DATA EXCERPT —
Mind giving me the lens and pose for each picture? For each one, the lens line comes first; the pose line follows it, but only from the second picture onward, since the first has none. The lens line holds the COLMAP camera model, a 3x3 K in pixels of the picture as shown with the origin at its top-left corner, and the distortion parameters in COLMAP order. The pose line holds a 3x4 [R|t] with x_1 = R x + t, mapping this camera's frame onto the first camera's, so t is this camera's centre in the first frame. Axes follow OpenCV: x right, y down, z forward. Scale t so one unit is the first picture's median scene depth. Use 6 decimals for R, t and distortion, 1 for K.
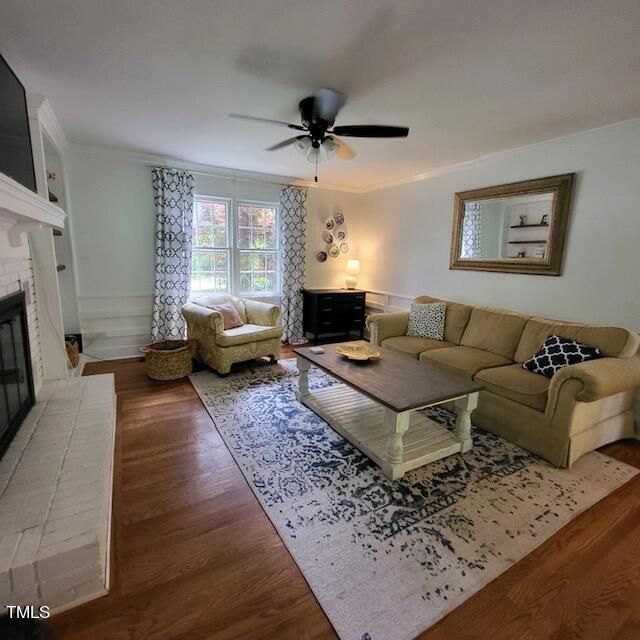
lens RADIAL K [[333.1, 0, 299.3], [0, 333.1, 312.6], [0, 0, 1]] dist [0.003658, 0.001573]
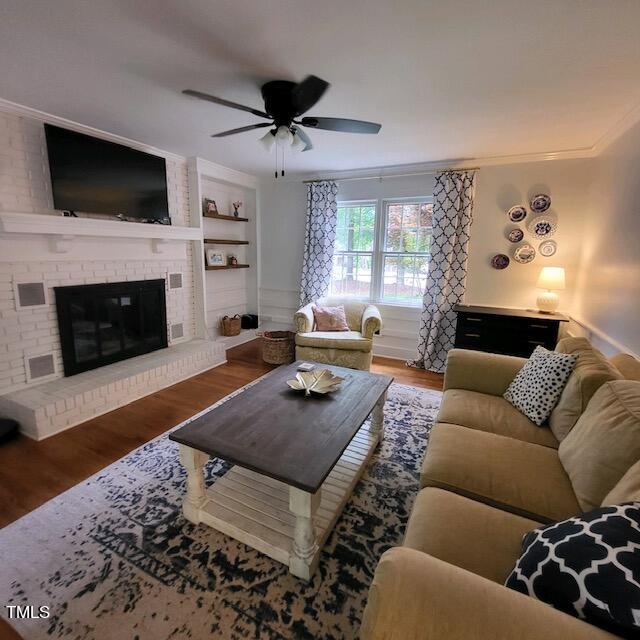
lens RADIAL K [[333.1, 0, 316.3], [0, 333.1, 315.4], [0, 0, 1]] dist [0.003658, 0.001573]
pose [[0.568292, 0.141186, -0.810624, 0.986306], [-0.143635, 0.987065, 0.071221, -0.114241], [0.810193, 0.075959, 0.581220, 0.652419]]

EXERCISE REQUIREMENTS — Please transcribe the whole listing above exactly, with the images left out.

ANSWER FOR THIS EXERCISE —
Mind giving me the lens and pose for each picture? For each one, the lens line comes first; the pose line follows it, but only from the second picture onward, since the first has none. The lens line holds the COLMAP camera model, a 3x3 K in pixels of the picture as shown with the origin at its top-left corner, and the distortion parameters in COLMAP order. The pose line holds a 3x4 [R|t] with x_1 = R x + t, mapping this camera's frame onto the first camera's, so t is this camera's centre in the first frame. Axes follow OpenCV: x right, y down, z forward. Scale t so one unit is the first picture's median scene depth. Use 6 decimals for R, t and distortion, 1 for K.
lens RADIAL K [[333.1, 0, 299.3], [0, 333.1, 312.6], [0, 0, 1]] dist [0.003658, 0.001573]
lens RADIAL K [[333.1, 0, 316.3], [0, 333.1, 315.4], [0, 0, 1]] dist [0.003658, 0.001573]
pose [[0.568292, 0.141186, -0.810624, 0.986306], [-0.143635, 0.987065, 0.071221, -0.114241], [0.810193, 0.075959, 0.581220, 0.652419]]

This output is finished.